With the arrival of the ‘little kilt’ in the Victorian era, the impracticality of not having trouser pockets was overcome by stringing a small leather bag over the hips to hang in front. A leather belt of chain is usually employed, fastening at the rear of the wearer.

Most modern kilts have loops at the back through which belts or sporran chains can be threaded.

When wearing a kilt during the day at a Scottish gathering or wedding, it is customary to wear a tweed jacket and make use of a plain, unpretentious sporran of brown or black leather. These can be flat and tooled, or take the form of a baggy pouch. The flat version sometimes has celtic knots embossed upon it, and often there are three leather tassles attached to the front.

The hand-sewn, more traditional Rob Roy sporran, baggy and tied at the opening with a drawstring, sometimes contains a small purse within it. This style is particularly ideal for carrying a small flask of Scotch whisky.

Never underestimate what a Scotsman keeps in his sporran! An 18th century sporran on display at the National Museum of Scotland in Edinburgh features a clasp of brass and steel concealing four pistols inside.

In the best James Bond tradition, this remarkable contraption was a protective measure against anyone unauthorised to open the locked purse. On being shown it, Sir Walter Scott was sufficiently inspired to make use of it in his 1812 novel Rob Roy, where Rob Roy MacGregor declares: “I advise no man to attempt opening this sporran till he has my secret.” Evening dress sporrans, worn with silver buttoned Prince Charlie coatees or Montrose jackets, are always infinitely more ornate, and sometimes the decoration is carried to extremes. As Highland dress became increasingly popular for eveningwear during the Victorian era, some sporrans were even embellished with cairngorms and garnets. It seems our ancestors delighted in real fur (otter, badger, seal and fox) with engraved silver cantles or surrounds showing clan crests or thistles, and silver topped tassles.

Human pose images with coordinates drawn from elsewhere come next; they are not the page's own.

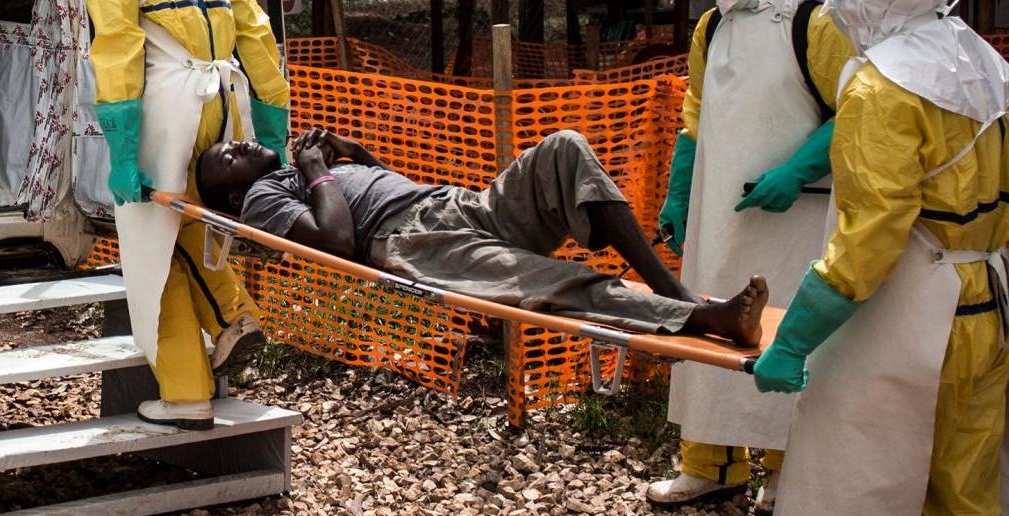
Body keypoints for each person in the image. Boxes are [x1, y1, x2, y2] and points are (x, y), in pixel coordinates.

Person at [720, 0, 1009, 516]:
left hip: (901, 316)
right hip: (983, 302)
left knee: (835, 494)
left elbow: (867, 242)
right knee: (967, 514)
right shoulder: (982, 62)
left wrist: (794, 341)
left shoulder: (884, 86)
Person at [197, 127, 768, 347]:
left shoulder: (296, 173)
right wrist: (317, 167)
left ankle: (673, 289)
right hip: (417, 241)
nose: (238, 146)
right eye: (226, 157)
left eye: (234, 140)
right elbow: (339, 240)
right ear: (228, 194)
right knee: (555, 282)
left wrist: (351, 154)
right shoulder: (261, 199)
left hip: (455, 205)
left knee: (564, 150)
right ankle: (700, 320)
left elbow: (381, 181)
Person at [648, 0, 856, 511]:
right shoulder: (711, 27)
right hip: (721, 215)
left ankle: (788, 473)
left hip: (795, 220)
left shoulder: (814, 22)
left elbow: (857, 107)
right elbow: (695, 110)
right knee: (708, 323)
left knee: (791, 333)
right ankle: (711, 464)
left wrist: (797, 170)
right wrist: (680, 191)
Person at [79, 0, 290, 429]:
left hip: (167, 105)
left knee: (152, 252)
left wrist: (122, 153)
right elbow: (258, 35)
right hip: (227, 99)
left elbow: (119, 44)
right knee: (199, 221)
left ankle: (186, 393)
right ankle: (232, 316)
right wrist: (274, 136)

With sensitivities over the fur trade, these are nowadays only available as antiques.

In June 2007, the Scottish Government introduced legislation to protect endangered species whose skins have been traditionally popular with sporran manufacturers.

Bringing Scotland in line with other European Union countries, the law only applies to animals killed after 1994.

Some manufacturers have since launched ranges using fake fur, but sham zebra or tiger pattern sporrans are perhaps taking it a bit too far.

The emergence of the traditional sporran in all its glory, however, can be attributed to the military, where the kilted Scottish regiments developed their own individual styles. The most flamboyant sporrans are worn by the Scottish regimental pipe bands, and are famous the world over. These ‘sporans molach’ (hairy sporrans) are invariably fabricated in black and white horse or goat hair which swishes from side to side as the piper marches. With their regimental associations, it is not considered appropriate for these sporrans to be worn by civilians, but this has not prevented them from turning up as fashion accessories at football matches.

Awarning. Sporrans should not be worn too low on the kilt, to be precise, no less than a couple of inches below the waist. If, however, you are planning to dance or take violent exercise, it is suggested that the sporran be worn a few inches lower in order for the chain and weight to prevent the kilt from flying up and revealing what you are or are not wearing underneath.